"Ini adalah hal yang tidak bisa diterima publik," kata Ketua Ikatan Orang Hilang Indonesia, Mugiyanto, dalam jumpa pers di ruang wartawan Gedung DPR, Senayan, Jakarta, Rabu (24/10).
Lanjut dia, pada 30 September 2009, DPR RI telah mengirimkan surat resmi kepada Presiden untuk menindaklanjuti 4 (empat) rekomendasi Panitia Khusus (Pansus) DPR RI mengenai kasus penculikan dan penghilangan orang secara paksa 1997-1998.
Dalam rekomendasinya, DPR meminta Presiden SBY dan institusi pemerintah terkait untuk membentuk pengadilan HAM Ad Hoc, melakukan pencarian terhadap 13 (tiga belas) orang korban yang masih hilang, merehabilitasi dan memberikan kompensasi kepada keluarga korban yang hilang dan meratifikasi Konvensi Perlindungan Semua Orang dari Penghilangan Paksa.
"Kami menilai, pengabaian yang dilakukan oleh Presiden merupakan sebuah bentuk tindakan untuk mengulur waktu dan menghalangi korban serta keluarganya untuk mendapatkan kebenaran, keadilan, dan pemulihan.

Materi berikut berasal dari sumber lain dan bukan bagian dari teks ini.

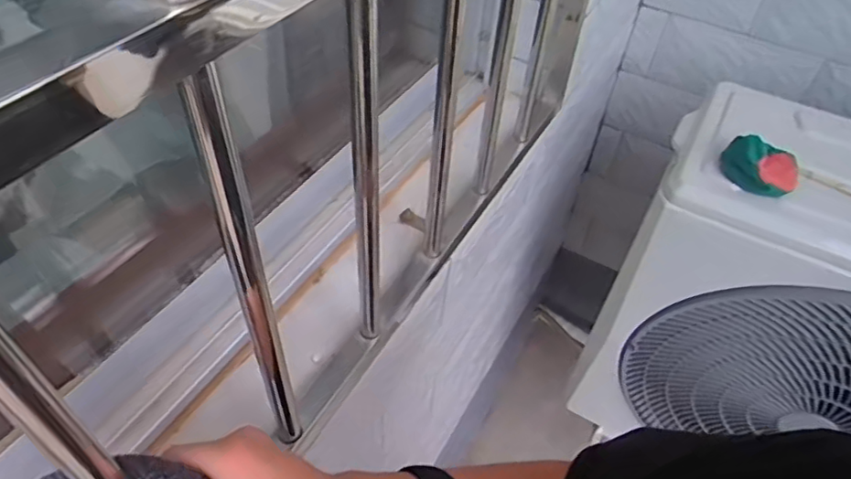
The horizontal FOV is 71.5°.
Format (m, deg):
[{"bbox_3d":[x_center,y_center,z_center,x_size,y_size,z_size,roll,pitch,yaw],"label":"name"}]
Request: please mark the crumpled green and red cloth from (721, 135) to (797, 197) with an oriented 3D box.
[{"bbox_3d":[0.408,-0.090,0.717,0.085,0.053,0.057,34,54,24],"label":"crumpled green and red cloth"}]

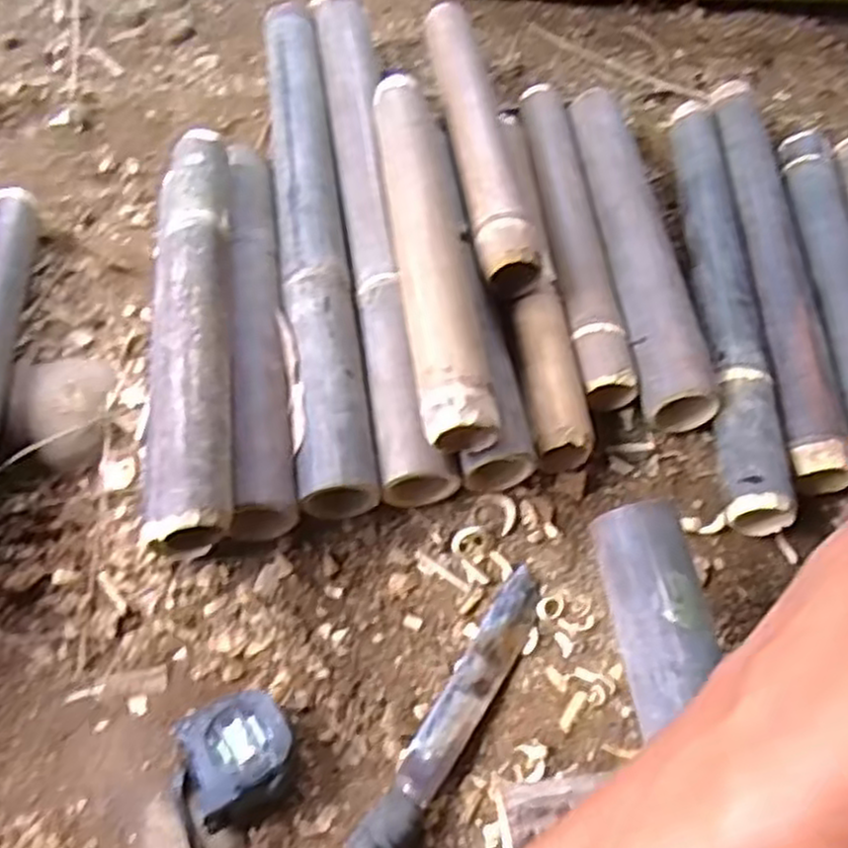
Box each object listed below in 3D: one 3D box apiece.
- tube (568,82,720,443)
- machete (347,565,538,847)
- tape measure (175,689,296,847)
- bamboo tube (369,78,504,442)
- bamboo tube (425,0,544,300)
[{"bbox_3d":[0.239,-0.216,0.849,0.071,0.054,0.479,-2,60,-6],"label":"tube"},{"bbox_3d":[0.008,0.259,0.597,0.039,0.031,0.341,31,62,13],"label":"machete"},{"bbox_3d":[-0.134,0.286,0.560,0.089,0.052,0.156,-15,62,-13],"label":"tape measure"},{"bbox_3d":[0.003,-0.185,0.758,0.067,0.067,0.465,-5,60,-7],"label":"bamboo tube"},{"bbox_3d":[0.061,-0.343,0.860,0.069,0.050,0.465,-6,60,-8],"label":"bamboo tube"}]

Tidak ada satupun alasan yang bisa ditoleransi sebagai penghalang korban dan keluarganya untuk mendapatkan hak-haknya," ujarnya.

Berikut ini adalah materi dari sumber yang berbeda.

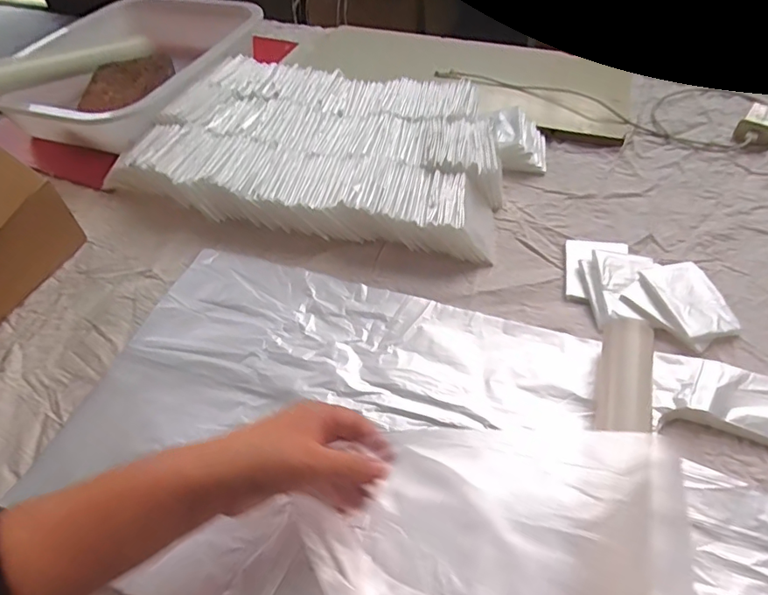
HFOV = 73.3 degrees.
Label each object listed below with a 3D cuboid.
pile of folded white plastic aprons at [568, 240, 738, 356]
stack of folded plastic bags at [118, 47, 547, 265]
[{"bbox_3d":[0.254,-0.008,0.500,0.154,0.021,0.107,17,52,17],"label":"pile of folded white plastic aprons"},{"bbox_3d":[-0.064,-0.186,0.640,0.468,0.065,0.261,10,50,13],"label":"stack of folded plastic bags"}]

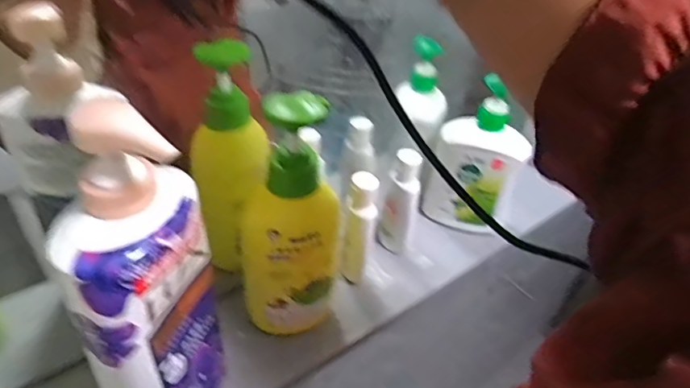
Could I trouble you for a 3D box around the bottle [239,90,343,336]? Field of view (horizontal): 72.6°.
[{"bbox_3d":[-0.042,0.026,0.379,0.074,0.216,0.055,4,38,-1],"label":"bottle"}]

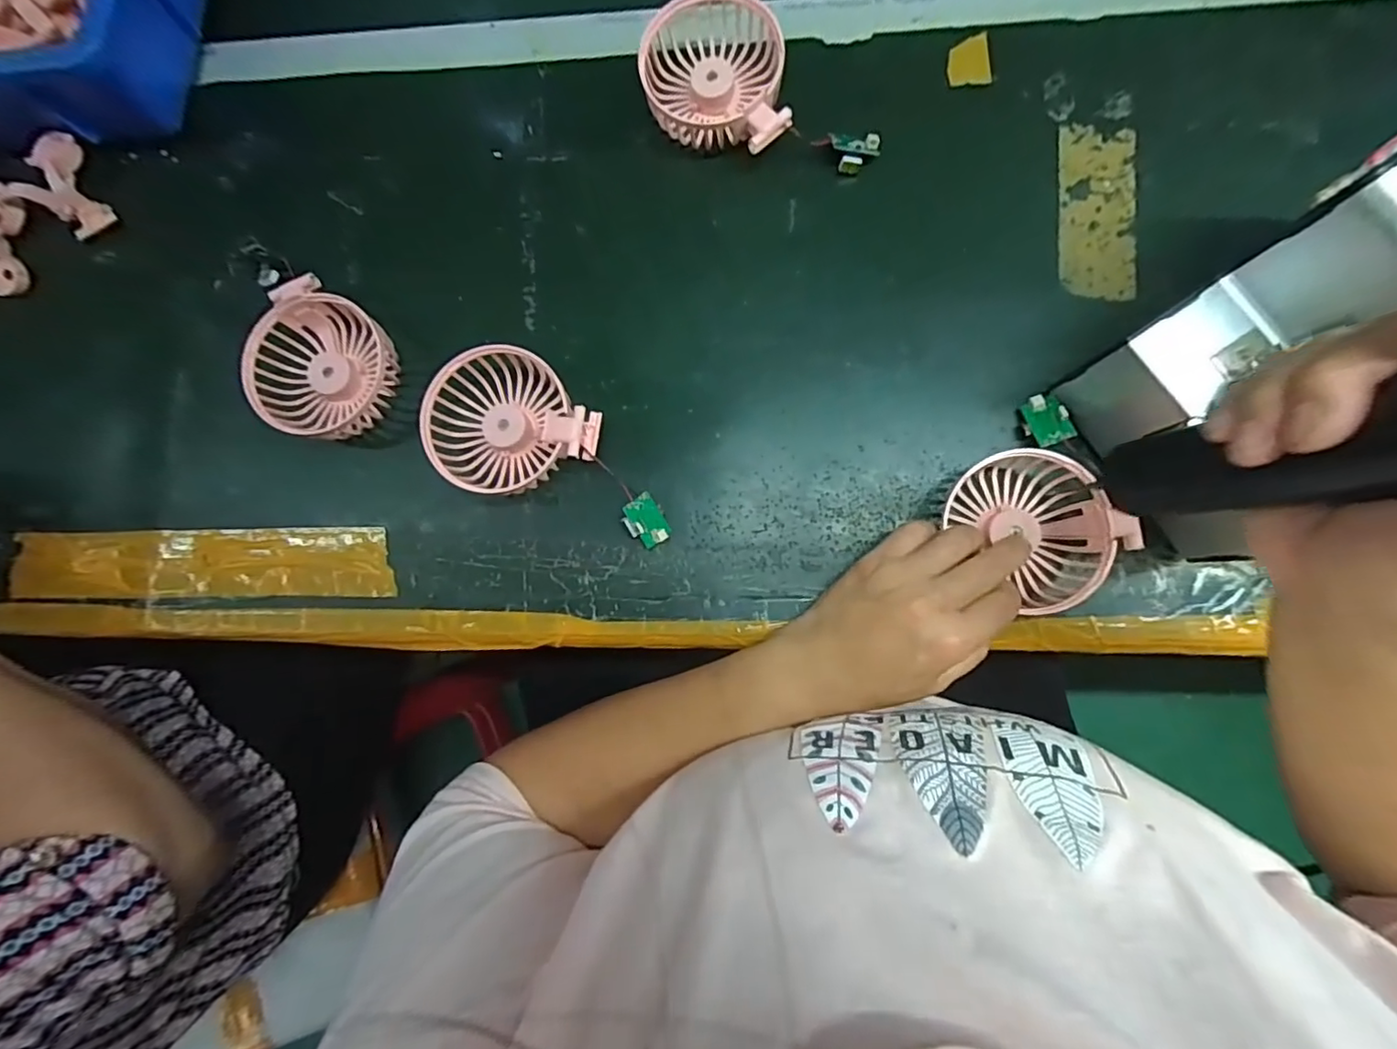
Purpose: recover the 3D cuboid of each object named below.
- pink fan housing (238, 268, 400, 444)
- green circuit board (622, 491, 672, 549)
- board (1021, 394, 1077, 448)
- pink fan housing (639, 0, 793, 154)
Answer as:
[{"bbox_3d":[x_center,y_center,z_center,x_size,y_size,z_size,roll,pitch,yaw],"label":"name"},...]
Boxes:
[{"bbox_3d":[-0.244,-0.103,0.381,0.088,0.034,0.086,-1,83,5],"label":"pink fan housing"},{"bbox_3d":[-0.032,-0.002,0.361,0.024,0.007,0.031,-36,102,-14],"label":"green circuit board"},{"bbox_3d":[0.203,-0.060,0.342,0.022,0.004,0.031,-17,67,26],"label":"board"},{"bbox_3d":[0.010,-0.283,0.373,0.085,0.046,0.102,-7,83,4],"label":"pink fan housing"}]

Hal tersebut sangat ironis dilakukan sebagai kepala negara, seharusnya SBY sebagai presiden bisa lebih tegas, cepat dan berani dalam mengambil keputusan yang berkenan dengan hak atas keadilan korban.
Dalam jumpa pes ini juga diikuti, Komisi Untuk Orang Hilang dan Korban Tindak Kekerasan (Kontras), Ikatan Keluarga Orang Hilang Indonesia (Ikohi), Ketua Pansus Penghilangan Orang Secara Paksa, Effendy Simbolon dan Anggota DPR, Lily Wahid.